Fareau et al v. Bell Canada et al: When to Leave Issues to the Canadian Radio-television and Telecommunications Commission

  • 05 octobre 2023
  • Carlo Di Carlo

In its recent decision in Fareau v Bell Canada, 2023 ONCA 303, the Ontario Court of Appeal weighed in on when it is appropriate for Superior Courts to become involved in areas that fall within the expertise of the Canadian Radio-television and Telecommunications Commission (“CRTC”). Essentially, the Court of Appeal held that where there is overlap, the Superior Court should defer to the CRTC.

  1. Background

At first instance, Justice Perell stayed a class proceeding against Bell Canada and the Ontario Ministry of Community Safety and Correctional Services (“Ontario”). The class proceeding dealt with the reasonableness of collect call rates charged under the Offender Telephone Management System (“OTMS”) that Bell operated under an agreement with Ontario. The plaintiffs alleged that the rates that Bell charged under the OTMS were excessive.

Bell and Ontario brought motions seeking a declaration that the Ontario Superior Court lacked jurisdiction to hear the matter or, in the alternative, ought to exercise its discretion to decline jurisdiction, and defer to the CRTC’s specialized expertise. Justice Perell only addressed the alternative requested relief, and concluded that “it would not be an appropriate exercise of this court’s jurisdiction” to do so. He declined to exercise this discretion after considering the following factors:

  • He considered the CRTC’s “expansive jurisdiction to regulate the telecommunications industry in Canada”, including the setting of rates.
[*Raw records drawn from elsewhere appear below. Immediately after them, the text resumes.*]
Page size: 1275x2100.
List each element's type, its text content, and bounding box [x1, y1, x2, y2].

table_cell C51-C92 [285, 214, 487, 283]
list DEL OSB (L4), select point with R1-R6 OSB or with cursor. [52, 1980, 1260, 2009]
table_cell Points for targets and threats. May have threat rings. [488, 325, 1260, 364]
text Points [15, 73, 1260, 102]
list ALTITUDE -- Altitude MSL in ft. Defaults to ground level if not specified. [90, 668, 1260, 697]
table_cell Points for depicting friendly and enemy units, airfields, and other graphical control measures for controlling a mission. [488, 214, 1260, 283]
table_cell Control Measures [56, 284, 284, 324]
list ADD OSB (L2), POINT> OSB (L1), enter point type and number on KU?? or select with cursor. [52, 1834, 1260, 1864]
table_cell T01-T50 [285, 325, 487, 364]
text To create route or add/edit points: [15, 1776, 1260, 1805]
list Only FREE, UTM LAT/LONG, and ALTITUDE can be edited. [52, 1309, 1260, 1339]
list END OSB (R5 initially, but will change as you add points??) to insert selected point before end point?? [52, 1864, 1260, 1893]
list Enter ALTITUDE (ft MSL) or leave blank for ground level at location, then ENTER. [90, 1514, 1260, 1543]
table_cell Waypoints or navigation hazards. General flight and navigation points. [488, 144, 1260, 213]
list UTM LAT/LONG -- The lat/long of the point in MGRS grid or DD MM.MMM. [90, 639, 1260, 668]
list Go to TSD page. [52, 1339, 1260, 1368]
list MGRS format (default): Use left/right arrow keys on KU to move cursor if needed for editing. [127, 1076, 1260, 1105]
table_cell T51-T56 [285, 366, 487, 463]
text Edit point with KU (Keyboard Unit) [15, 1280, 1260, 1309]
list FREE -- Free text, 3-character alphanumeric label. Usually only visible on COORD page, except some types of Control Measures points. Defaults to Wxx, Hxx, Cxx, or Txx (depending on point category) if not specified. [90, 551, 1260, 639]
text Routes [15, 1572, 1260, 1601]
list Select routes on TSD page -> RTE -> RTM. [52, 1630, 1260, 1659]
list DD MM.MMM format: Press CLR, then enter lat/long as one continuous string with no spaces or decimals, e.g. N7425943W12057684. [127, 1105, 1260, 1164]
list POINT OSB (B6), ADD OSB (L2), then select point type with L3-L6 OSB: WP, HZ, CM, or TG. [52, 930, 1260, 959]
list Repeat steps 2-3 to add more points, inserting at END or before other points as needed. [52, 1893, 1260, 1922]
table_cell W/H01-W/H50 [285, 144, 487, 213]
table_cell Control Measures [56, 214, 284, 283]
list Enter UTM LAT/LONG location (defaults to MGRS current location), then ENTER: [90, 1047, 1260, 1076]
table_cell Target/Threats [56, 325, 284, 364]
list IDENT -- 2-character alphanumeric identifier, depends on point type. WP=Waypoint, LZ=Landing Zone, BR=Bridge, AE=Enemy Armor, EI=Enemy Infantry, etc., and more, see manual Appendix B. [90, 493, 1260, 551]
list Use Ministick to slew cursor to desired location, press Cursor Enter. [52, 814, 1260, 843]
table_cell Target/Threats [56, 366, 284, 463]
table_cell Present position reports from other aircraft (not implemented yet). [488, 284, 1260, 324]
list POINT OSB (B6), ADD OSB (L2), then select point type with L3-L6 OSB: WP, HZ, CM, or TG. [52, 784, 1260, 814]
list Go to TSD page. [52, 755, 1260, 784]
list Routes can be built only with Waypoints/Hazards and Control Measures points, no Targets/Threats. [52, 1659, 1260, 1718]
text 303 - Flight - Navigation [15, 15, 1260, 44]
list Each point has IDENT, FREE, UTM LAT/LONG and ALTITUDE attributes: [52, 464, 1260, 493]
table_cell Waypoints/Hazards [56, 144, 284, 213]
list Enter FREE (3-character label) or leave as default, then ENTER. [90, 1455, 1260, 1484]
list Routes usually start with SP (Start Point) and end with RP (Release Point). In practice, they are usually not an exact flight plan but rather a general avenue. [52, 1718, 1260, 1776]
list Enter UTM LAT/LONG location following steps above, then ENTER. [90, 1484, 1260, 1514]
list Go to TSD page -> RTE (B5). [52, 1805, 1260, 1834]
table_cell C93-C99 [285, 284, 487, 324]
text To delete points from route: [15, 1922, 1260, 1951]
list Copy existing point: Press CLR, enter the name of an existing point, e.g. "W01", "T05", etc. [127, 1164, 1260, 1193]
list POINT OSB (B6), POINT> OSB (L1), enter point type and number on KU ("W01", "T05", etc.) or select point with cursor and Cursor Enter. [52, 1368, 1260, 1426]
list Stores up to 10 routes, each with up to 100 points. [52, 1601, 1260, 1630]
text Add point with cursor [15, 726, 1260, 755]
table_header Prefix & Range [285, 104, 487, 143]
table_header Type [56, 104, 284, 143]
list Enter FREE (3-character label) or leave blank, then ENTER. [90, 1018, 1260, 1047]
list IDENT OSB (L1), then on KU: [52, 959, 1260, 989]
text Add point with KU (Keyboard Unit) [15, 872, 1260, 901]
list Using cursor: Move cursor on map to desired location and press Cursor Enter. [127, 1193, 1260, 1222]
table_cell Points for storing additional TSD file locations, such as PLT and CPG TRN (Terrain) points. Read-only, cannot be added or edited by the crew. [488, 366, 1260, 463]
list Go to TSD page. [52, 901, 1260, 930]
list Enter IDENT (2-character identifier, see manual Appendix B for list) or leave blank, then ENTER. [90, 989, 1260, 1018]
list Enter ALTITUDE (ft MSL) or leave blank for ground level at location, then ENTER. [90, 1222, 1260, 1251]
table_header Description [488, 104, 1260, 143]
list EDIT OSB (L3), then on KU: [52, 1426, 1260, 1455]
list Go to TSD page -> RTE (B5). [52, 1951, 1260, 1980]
His Honour noted that determining the reasonableness of rates is a “central responsibility of the CRTC” and that courts routinely recognized its “specialized expertise” to do so.
  • He also considered the “pith and substance” of the Appellants’ claim and found that it fell within the jurisdiction of the CRTC. Justice Perell noted that the “heart and soul, and letter and spirit” of the claim was about the rates charged on the OTMS.
  • Finally, Justice Perell concluded that the CRTC was the preferred forum to resolve the dispute. He referred to the several cases that have recognized that the Superior Court ought not exercise jurisdiction where the adjudication of a dispute “would require a consideration of the legislative scheme administered by the CRTC”.

As a result of these conclusions, Justice Perell permanently stayed the plaintiffs’ claims against Bell and Ontario.